“She never gives me enough to buy LEGOs…” *kicks rock*
Jennifer Lopez might be old, but she understands young boys need their walking around money provided that walking around money is spent on her so she can feel like her cradle-robbing is really some sort of reverse gold-digging for idiots because it’s her own goddamn money. Your guess is as good as mine.
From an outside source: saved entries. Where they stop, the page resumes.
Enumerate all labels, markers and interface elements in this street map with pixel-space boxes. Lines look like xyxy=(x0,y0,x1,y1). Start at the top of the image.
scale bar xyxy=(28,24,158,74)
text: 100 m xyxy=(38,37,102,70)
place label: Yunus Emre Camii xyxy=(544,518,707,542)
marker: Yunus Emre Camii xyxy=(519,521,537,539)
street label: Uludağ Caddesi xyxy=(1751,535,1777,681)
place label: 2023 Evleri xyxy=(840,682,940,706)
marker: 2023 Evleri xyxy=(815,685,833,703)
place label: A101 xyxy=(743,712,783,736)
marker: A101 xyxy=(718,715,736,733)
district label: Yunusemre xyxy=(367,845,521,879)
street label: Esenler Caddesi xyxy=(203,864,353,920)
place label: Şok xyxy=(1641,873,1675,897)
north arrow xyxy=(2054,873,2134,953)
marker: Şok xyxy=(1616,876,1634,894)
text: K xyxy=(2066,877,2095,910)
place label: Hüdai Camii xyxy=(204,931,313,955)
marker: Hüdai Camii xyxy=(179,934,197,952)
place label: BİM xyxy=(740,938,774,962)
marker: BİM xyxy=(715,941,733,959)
Via Hollywood Life:
“She hated having to whip out her credit card every time they go to dinner,” a source says. “Jen figured it’s easier to give Casper a weekly stipend, and she thought $10K was a nice round number.”
But it sounds like Casper’s cushy new lifestyle comes with a few strings attached.
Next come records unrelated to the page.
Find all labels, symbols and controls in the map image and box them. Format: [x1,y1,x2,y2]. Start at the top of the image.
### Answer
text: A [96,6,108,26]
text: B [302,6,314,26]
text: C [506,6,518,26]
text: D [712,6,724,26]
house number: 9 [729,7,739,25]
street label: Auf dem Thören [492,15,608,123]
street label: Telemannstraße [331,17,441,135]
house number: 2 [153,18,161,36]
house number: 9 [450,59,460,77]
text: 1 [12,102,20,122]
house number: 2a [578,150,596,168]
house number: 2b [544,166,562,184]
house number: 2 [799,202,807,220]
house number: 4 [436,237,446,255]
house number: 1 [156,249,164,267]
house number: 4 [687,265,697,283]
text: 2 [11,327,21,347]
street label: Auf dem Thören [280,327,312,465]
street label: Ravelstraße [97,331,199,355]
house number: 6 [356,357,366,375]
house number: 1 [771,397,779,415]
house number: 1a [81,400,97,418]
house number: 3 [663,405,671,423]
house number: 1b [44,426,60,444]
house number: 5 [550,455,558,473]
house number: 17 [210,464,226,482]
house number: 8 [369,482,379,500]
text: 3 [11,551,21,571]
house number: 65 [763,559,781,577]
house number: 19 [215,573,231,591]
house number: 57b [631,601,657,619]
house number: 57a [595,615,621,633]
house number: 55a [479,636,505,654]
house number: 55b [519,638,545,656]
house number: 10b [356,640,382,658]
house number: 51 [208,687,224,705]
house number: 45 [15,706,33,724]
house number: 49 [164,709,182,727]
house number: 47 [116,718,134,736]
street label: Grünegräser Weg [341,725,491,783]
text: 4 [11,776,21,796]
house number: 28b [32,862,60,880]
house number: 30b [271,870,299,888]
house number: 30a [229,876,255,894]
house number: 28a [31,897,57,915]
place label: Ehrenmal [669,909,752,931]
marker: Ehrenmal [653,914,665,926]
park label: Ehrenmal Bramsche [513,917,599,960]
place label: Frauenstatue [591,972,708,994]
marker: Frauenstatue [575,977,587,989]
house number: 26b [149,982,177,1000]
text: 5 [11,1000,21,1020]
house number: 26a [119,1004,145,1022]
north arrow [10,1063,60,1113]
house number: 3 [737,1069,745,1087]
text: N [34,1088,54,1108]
“Jen doesn’t want to go over the top, showering Casper with too much, but she also wants him to up his game,” the source continues. “Jen is hoping Casper won’t think twice about buying presents for her kids or whisking her off for a surprise weekend getaway.”
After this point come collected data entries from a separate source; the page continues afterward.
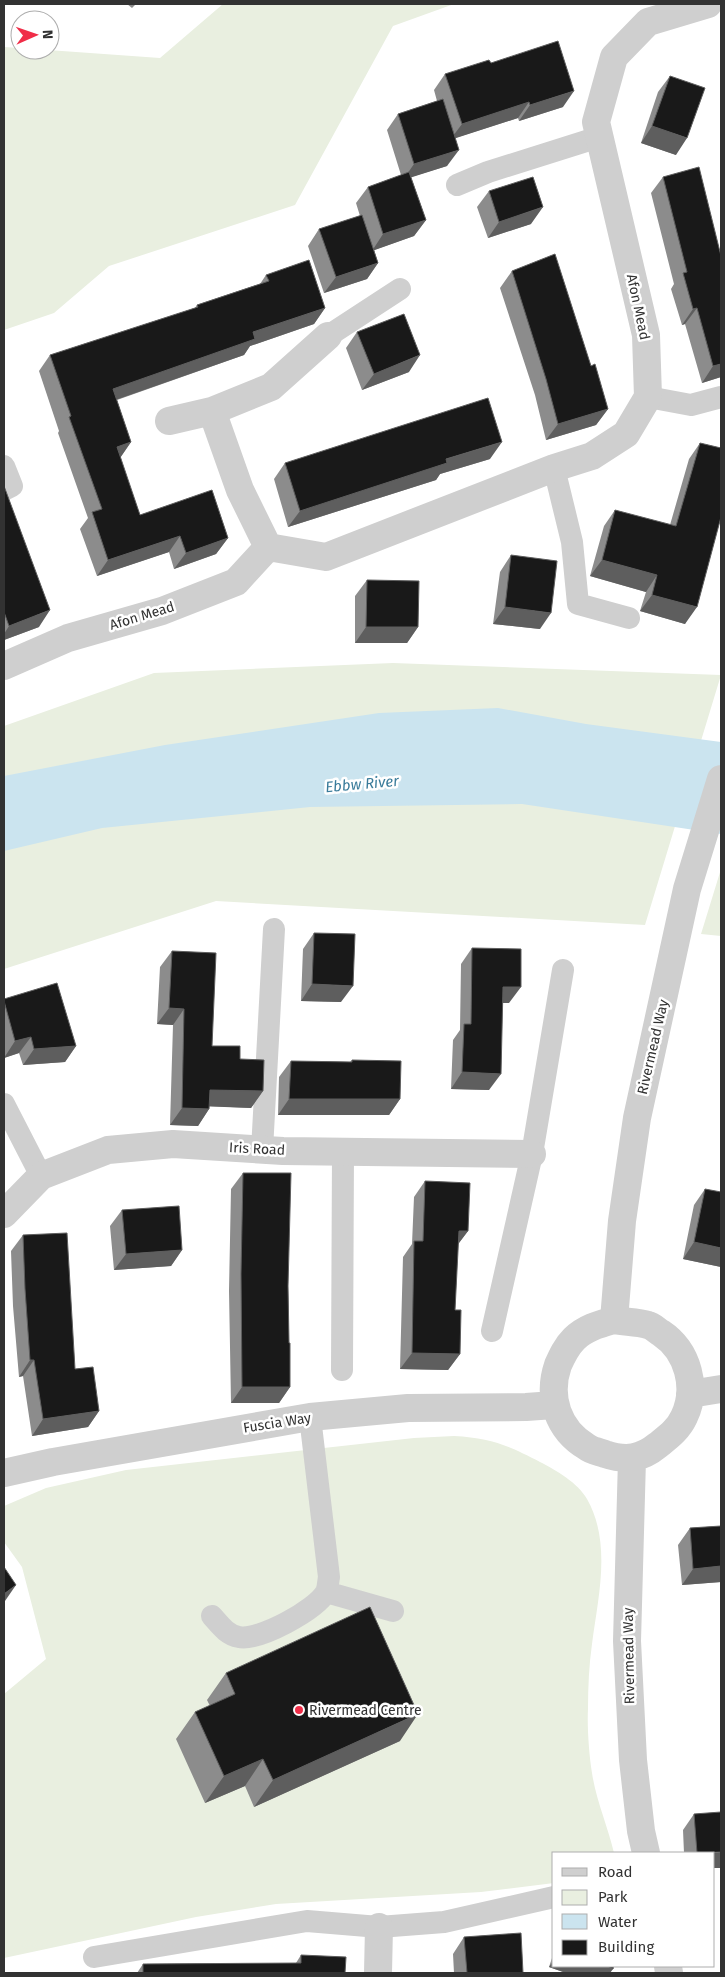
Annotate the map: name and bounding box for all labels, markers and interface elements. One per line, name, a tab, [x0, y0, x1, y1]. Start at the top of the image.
north arrow	[10, 10, 60, 60]
text: N	[39, 30, 56, 40]
street label: Afon Mead	[623, 272, 653, 342]
street label: Afon Mead	[107, 598, 177, 634]
water label: Ebbw River	[324, 772, 401, 796]
street label: Rivermead Way	[634, 998, 672, 1096]
street label: Iris Road	[229, 1139, 285, 1159]
street label: Fuscia Way	[242, 1409, 312, 1437]
street label: Rivermead Way	[620, 1607, 638, 1705]
place label: Rivermead Centre	[309, 1702, 422, 1719]
marker: Rivermead Centre	[293, 1704, 305, 1716]
legend	[552, 1852, 715, 1967]
text: Road	[598, 1863, 633, 1881]
text: Park	[598, 1888, 628, 1906]
text: Water	[598, 1913, 637, 1931]
text: Building	[598, 1938, 654, 1956]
So, not only does Jennifer Lopez make Casper Smart drive her around in her own car, she gives him money but only so he can buy her shit and pay for her vacations? Yeah, this isn’t her boyfriend. This is her assistant. “Do I touch Miss Lopez’s vagina? Oh no no no. She no let me in the house. I wait in el coche and sometimes play futbol with Jorge the gardener. She no like that either. ‘You’ll stain your uniform,’ she says. Si, I validate.”